According Jurema, the struggle of black women has always existed and demands were transforming. In the 1930s, 1940s and 1950s, the struggles were for education, child care, the demands of the State. A generation later, hers, has continuity in these demands and conquested laws that guaranteed equal rights. Now, in the evaluation of the coordinator, it’s necessary to keep fighting for these conquested provisions are met. “Racism will not disappear by decree, it disappears in the everyday struggle,” she argued.
In her doctorate, the researcher sought in samba references of struggle of black women. Alcione, Elza Soares, Leci Brandão, Jovelina Pérola Negra and Mart’nália were some of those she cited in the conference Festival Latinidades 2014: Griôs da Diáspora Negra (griots of the Black Diaspora). “If you think of the name of a black woman who is not anonymous, you will think of names that are in popular culture,” she said. “If racism is this horrible thing, imagine the conquest of these women to appear on the public scene,” she compared.
One by one, Jurema highlighted in the work and life of sambistas (singer/musicians of samba) aspects that hail the black woman and showed the context in which they were inserted. Elza Soares, for example, appeared as a singer on a talent show of Ary Barroso program on Rádio Tupi (Tupi Radio). She sang to raise money to feed her child and made clear “the planet from which she came: the planet hungry.”
“If they were to read an interview with Elza Soares, everyone wants her to tell this story and always say then, ‘in spite of this she has strength, it was a long way.’ As if the problem was resolved and only she had been born in this context.
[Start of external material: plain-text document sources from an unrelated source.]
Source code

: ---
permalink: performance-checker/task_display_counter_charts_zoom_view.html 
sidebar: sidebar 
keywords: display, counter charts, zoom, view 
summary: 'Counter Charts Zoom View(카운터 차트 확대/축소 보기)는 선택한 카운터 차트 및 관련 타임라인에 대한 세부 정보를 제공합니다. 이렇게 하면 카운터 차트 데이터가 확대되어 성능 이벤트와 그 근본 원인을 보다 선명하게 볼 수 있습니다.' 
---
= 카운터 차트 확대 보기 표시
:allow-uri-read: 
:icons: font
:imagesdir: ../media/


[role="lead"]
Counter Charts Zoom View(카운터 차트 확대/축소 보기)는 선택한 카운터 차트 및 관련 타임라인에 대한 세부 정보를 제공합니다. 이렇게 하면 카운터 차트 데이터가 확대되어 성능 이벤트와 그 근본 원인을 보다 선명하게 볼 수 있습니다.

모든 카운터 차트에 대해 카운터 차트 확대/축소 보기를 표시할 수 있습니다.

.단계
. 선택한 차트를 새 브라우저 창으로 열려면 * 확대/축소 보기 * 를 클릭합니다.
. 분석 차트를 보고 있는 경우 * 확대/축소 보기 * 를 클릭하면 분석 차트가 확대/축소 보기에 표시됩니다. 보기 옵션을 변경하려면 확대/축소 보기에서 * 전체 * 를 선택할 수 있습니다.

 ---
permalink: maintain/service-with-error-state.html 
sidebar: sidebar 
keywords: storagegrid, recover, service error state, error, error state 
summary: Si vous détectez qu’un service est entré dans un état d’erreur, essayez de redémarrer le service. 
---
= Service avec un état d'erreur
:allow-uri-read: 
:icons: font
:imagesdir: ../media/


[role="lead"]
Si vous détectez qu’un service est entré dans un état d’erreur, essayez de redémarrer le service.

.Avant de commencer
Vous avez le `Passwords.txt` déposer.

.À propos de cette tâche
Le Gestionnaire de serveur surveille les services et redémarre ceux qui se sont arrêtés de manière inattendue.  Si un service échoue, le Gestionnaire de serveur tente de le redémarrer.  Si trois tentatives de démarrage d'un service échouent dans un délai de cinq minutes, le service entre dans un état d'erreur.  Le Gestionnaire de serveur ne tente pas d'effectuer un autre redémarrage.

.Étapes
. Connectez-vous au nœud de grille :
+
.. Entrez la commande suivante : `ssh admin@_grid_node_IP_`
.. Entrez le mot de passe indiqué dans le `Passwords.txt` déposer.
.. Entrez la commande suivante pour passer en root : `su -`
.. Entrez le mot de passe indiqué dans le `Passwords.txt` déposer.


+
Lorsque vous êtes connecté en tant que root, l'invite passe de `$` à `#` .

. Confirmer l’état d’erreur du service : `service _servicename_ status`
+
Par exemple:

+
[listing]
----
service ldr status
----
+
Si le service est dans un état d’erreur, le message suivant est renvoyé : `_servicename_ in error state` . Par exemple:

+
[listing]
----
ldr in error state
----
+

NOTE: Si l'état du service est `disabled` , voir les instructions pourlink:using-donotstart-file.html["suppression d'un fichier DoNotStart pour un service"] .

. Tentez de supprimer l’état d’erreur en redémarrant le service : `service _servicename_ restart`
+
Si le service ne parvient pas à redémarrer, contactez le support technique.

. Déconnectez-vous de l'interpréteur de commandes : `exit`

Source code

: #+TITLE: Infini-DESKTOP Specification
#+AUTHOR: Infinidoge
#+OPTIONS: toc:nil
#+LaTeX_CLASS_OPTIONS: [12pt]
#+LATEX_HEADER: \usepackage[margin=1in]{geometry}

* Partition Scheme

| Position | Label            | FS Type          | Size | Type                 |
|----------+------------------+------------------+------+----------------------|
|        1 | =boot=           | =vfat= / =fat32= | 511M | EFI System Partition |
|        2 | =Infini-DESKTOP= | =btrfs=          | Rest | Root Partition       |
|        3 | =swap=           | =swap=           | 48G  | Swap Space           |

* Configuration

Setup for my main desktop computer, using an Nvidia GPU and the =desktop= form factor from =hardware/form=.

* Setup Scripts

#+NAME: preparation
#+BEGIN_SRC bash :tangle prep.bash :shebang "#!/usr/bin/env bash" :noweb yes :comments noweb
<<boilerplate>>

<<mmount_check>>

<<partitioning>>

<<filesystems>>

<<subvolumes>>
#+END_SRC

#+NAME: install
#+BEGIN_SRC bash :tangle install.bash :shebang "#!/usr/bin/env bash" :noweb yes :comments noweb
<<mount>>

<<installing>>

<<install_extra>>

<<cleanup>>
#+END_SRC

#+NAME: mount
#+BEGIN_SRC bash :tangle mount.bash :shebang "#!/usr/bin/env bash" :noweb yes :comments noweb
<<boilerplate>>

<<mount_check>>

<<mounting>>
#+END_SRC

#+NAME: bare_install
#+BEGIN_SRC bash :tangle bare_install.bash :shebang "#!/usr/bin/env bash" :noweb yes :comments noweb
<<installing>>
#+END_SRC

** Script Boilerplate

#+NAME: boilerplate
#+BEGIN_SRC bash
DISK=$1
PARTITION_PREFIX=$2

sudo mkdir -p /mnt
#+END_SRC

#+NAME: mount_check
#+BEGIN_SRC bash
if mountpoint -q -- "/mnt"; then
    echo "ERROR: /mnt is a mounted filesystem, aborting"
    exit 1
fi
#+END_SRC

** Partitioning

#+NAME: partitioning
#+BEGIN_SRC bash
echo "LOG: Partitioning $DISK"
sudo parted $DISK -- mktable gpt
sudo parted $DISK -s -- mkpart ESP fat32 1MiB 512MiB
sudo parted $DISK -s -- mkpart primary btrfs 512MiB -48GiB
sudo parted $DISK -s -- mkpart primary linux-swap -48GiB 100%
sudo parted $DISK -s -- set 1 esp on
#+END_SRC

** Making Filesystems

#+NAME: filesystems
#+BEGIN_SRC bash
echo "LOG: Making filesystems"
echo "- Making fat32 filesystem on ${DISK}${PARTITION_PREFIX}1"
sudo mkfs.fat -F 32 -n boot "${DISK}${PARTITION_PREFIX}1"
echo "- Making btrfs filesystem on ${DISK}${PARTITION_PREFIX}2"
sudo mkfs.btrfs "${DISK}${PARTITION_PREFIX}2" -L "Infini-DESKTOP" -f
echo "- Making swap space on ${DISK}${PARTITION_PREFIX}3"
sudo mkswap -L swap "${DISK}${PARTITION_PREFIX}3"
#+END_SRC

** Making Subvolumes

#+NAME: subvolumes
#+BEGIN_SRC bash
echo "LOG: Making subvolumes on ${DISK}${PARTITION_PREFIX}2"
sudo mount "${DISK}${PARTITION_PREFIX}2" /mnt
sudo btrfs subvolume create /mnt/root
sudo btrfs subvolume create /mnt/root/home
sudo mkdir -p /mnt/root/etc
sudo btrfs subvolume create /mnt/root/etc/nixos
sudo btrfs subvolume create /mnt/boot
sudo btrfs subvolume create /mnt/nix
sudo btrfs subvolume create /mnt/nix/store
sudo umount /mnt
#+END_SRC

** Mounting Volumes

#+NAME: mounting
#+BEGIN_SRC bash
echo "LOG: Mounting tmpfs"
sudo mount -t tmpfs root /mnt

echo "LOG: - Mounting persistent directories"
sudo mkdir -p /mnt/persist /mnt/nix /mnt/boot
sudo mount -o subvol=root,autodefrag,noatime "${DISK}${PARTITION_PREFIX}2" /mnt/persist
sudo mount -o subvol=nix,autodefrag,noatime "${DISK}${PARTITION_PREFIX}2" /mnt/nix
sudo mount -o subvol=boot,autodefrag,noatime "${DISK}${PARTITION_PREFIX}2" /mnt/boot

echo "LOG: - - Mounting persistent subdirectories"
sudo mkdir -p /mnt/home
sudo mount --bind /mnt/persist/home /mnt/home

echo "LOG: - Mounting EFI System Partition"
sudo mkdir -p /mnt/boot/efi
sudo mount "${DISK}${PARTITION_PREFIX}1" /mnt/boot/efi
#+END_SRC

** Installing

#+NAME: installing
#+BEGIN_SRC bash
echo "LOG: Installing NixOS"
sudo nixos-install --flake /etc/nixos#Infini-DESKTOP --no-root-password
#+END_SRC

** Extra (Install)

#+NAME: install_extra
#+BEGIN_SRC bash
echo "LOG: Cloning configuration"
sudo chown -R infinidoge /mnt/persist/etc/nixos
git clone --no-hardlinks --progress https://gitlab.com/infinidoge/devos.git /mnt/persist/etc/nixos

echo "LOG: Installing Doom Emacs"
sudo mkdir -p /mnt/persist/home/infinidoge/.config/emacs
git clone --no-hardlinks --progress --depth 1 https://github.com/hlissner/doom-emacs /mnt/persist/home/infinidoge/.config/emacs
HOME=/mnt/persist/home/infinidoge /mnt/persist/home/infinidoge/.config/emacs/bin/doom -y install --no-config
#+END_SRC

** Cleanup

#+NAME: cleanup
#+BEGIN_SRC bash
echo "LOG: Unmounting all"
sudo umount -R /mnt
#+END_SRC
They try to isolate her from the community, but everyone knows that people who have got this load of challenges,” says Jurema.
Alcione, she highlights the lyrics that speak to women. Jovelina Pérola Negra put her own face in close-ups without makeup and with a rag on her head on the cover of her first album, with her own name. “Who does she look like? Like my aunt, my mother, my neighbor,” the researcher explained. According to her, the Jovelina’s intention was to show that each of these women is like her, a pérola negra (black pearl) (2).
1. Pequena África, meaning Little Africa, was the name given by samba musician Heitor dos Prazeres to a region of Rio de Janeiro understood as the port area of Rio de Janeiro, Gamboa, Saúde where the Remnant Community of Quilombos (maroon societies) of Pedra do Sal, Santo Cristo, and other places inhabited by freed slaves and that from 1850 to 1920 were known as Pequena África.
2. In an interview, popular singer Ellen Oléria spoke of how Jovelina’s appearance affected her career and also showed the racist character of Brazil’s media. Oléria said: “Once I heard (singer/congresswoman) Leci Brandão say that Jovelina Pérola Negra was rarely invited to do TV because her skin was too dark to do television.”